Draft Genome Sequence of Gordonia sp. Strain UCD-TK1 (Phylum Actinobacteria).

Here, we present the draft genome of Gordonia sp. strain UCD-TK1. The assembly contains 5,470,576 bp in 98 contigs. This strain was isolated from a disinfected ambulatory surgery center.

GENOME ANNOUNCEMENT

Members of the genus Gordonia are Gram-positive, aerobic bacilli that are commonly isolated from soil and water (1). Previously classified in the genus Rhodococcus, they are frequently misidentified as such following biochemical testing (2). Some Gordonia species are opportunistic pathogens that have been implicated in nosocomial infections, particularly in immunocompromised patients or those with medical devices, such as catheters (1, 3).

Gordonia sp. strain UCD-TK1 was isolated from a patient chair in the recovery room of an ambulatory surgery center in Redding, CA, USA, as part of an ongoing undergraduate research project to provide microbial reference genomes from the built environment. The chair had been cleaned with CaviCide, an Environmental Protection Agency–approved disinfectant, prior to swabbing. A sterile cotton-tipped applicator (Puritan) was used to swab the surface of the chair and then plate the sample on lysogeny broth agar. The plate was incubated at 37°C for 5 days. Individual colonies were streaked for isolation and, once isolated, were used to make an overnight culture that was incubated at 37°C. DNA was extracted from the overnight culture following the protocol of a Promega Wizard Genomic DNA purification kit. The 16S rRNA gene was amplified using PCR with 27F and 1391R primers. DNA was then purified and used for Sanger sequencing in which DNA is replicated in the presence of dideoxynucleotides generating varying lengths of DNA sequences. Sequences are then ordered by size and base to reconstruct the original DNA sequence. The resulting consensus sequence was analyzed using BLAST (4). Top hits were aligned using the Ribosomal Database Project (5). The alignment was then used to infer a maximum-likelihood phylogenetic tree, using Fast Tree (6), which was visualized in Dendroscope (7). The organism was found in a clade containing Gordonia terrae and Gordonia lacunae, along with other unnamed species of Gordonia.

For whole-genome sequencing, a paired-end library was prepared using a Nextera XT library preparation kit (Illumina). We selected 600- to 900-bp fragments using a Pippin Prep (Sage Science). A portion of an Illumina MiSeq sequencing run generated 653,024 paired reads with a read length of 300 bp. After quality trimming and error correction were completed by the A5-miseq assembly pipeline (8, 9), 577,554 quality reads remained in 95 scaffolds, with 22× coverage and a GC content of 67.8%. Genome completeness was estimated using the Phylosift software (10), which searches for a list of 37 highly conserved, single-copy marker genes (11), all of which were found in this assembly in a single copy.

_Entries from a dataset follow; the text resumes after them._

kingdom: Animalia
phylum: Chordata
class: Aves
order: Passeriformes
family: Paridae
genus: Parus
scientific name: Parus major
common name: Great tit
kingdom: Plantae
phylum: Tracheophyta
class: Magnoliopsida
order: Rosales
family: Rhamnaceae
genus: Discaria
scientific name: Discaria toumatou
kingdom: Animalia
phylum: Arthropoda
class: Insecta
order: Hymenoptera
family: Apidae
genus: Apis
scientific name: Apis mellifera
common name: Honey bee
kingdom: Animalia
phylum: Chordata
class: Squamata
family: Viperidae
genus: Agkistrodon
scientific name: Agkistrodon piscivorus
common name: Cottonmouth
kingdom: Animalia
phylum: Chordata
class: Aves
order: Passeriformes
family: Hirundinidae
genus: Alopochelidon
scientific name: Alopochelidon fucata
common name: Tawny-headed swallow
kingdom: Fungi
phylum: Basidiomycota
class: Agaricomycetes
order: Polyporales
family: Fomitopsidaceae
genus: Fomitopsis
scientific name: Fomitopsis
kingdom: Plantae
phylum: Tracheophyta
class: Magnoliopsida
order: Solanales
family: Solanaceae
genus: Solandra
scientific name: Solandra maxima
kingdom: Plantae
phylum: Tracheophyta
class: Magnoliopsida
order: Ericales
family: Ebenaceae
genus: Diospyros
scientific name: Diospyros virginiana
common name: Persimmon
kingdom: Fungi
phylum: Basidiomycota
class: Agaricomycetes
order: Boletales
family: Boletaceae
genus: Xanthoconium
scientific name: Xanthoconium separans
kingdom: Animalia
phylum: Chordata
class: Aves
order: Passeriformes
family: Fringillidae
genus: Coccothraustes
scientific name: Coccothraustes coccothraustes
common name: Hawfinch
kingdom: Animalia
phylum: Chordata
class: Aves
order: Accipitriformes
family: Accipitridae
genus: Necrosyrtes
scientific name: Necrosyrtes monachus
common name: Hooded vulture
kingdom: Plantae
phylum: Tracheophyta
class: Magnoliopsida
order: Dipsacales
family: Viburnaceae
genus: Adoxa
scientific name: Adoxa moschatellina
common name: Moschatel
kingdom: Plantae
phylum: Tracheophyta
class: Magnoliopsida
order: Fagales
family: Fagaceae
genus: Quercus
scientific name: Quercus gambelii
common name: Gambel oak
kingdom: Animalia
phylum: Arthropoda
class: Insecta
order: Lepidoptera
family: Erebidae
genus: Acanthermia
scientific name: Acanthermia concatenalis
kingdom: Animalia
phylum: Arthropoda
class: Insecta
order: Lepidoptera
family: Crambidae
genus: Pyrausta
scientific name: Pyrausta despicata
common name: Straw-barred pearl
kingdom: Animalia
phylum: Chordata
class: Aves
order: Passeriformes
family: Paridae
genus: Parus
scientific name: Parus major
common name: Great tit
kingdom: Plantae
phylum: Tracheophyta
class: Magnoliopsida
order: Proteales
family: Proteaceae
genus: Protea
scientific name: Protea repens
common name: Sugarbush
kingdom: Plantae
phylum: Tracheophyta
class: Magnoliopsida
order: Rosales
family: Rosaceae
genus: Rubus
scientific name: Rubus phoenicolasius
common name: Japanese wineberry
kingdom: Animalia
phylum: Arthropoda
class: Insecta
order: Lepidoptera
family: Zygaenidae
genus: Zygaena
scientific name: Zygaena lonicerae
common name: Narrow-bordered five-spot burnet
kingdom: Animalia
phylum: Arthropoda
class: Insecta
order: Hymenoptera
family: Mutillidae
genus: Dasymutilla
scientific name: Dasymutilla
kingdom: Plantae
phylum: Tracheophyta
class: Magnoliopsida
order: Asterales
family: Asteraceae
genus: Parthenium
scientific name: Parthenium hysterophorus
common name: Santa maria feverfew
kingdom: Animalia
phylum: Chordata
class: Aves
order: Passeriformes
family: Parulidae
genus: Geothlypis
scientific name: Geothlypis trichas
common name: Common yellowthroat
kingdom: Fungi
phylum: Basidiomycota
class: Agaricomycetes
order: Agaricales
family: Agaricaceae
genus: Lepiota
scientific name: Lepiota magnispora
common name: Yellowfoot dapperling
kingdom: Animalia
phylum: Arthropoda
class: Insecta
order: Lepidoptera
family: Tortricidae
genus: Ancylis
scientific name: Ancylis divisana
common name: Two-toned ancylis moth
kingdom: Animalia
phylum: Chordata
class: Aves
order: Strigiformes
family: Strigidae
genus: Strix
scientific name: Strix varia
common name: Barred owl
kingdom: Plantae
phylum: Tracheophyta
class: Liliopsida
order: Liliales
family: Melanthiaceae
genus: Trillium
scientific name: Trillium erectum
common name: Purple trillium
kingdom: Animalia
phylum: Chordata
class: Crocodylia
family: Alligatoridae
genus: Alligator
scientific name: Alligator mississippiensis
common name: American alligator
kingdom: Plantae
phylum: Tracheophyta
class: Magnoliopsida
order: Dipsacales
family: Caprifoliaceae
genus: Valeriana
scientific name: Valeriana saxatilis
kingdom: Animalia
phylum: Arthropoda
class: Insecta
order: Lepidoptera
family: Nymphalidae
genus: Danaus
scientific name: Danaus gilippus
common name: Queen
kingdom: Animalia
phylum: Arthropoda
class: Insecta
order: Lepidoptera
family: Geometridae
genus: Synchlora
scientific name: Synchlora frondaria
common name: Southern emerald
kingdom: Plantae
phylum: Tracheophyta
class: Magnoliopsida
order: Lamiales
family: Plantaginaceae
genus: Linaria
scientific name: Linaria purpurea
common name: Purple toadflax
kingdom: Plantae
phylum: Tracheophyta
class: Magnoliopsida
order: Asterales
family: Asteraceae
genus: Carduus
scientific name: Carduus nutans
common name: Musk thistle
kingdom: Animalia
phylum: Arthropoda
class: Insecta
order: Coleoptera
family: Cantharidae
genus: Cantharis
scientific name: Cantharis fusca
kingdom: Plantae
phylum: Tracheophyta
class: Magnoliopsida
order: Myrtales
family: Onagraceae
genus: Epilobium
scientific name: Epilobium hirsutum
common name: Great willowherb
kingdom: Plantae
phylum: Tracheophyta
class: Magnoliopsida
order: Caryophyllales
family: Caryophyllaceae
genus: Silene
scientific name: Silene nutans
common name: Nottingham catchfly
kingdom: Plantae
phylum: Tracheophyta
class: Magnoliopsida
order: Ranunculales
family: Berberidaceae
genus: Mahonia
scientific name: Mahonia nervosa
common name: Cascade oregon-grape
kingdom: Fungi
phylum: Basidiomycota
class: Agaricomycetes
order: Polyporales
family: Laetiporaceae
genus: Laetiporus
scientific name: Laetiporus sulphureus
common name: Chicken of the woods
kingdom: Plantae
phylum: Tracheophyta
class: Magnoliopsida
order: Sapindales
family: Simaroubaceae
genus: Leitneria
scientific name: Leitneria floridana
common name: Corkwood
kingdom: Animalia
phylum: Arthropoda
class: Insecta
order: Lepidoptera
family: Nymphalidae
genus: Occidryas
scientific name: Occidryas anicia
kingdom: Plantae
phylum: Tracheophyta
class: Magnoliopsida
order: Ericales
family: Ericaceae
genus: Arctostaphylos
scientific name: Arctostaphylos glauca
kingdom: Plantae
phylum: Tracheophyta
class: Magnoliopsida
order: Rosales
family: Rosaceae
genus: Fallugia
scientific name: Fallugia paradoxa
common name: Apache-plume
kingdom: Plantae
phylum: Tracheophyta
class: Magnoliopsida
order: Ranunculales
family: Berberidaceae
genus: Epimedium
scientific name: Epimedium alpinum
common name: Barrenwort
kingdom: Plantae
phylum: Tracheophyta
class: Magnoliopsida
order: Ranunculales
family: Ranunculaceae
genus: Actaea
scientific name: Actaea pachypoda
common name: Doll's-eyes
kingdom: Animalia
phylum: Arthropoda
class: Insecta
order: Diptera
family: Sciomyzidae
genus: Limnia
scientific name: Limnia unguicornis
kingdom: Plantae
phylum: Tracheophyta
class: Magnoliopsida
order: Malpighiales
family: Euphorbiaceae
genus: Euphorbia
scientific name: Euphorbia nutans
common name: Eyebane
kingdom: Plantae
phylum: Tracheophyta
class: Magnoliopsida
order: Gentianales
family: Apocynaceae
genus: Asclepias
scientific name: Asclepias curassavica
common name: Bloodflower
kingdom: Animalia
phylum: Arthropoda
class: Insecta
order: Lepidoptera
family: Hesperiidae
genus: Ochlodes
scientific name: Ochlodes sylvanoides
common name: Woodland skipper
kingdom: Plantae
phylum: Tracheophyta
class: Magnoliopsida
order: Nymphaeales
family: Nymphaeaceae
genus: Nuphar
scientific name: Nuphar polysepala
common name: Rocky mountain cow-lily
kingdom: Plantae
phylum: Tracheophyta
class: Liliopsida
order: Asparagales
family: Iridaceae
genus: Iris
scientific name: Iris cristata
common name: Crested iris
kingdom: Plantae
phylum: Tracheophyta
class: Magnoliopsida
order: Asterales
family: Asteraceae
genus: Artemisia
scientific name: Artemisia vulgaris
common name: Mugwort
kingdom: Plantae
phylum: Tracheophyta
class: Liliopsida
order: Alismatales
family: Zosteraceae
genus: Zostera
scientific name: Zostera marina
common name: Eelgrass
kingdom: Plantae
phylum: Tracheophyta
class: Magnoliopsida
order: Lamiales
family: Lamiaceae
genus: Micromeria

Annotation was performed using RAST (12). Gordonia sp. strain UCD-TK1 contains 5,032 coding sequences, and 64 noncoding RNAs. A partial-length 16S sequence (857 bp) was obtained from RAST and analyzed using BLAST. As expected, top hits (100% identity), included G. terrae and G. lacunae, along with unnamed Gordonia species. A phylogenetic tree was generated, as described above, and again was unable to resolve the taxonomy between the two strains. Two G. terrae whole-genome sequences have been published, but none for G. lacunae. Therefore, we were unable to assign a species name to this organism without further biochemical/chemotaxonomic characterization.

Accession number(s).

This whole-genome shotgun project has been deposited at DDBJ/EMBL/GenBank under the accession number LZMP00000000. The version described in this paper is the first version, LZMP01000000.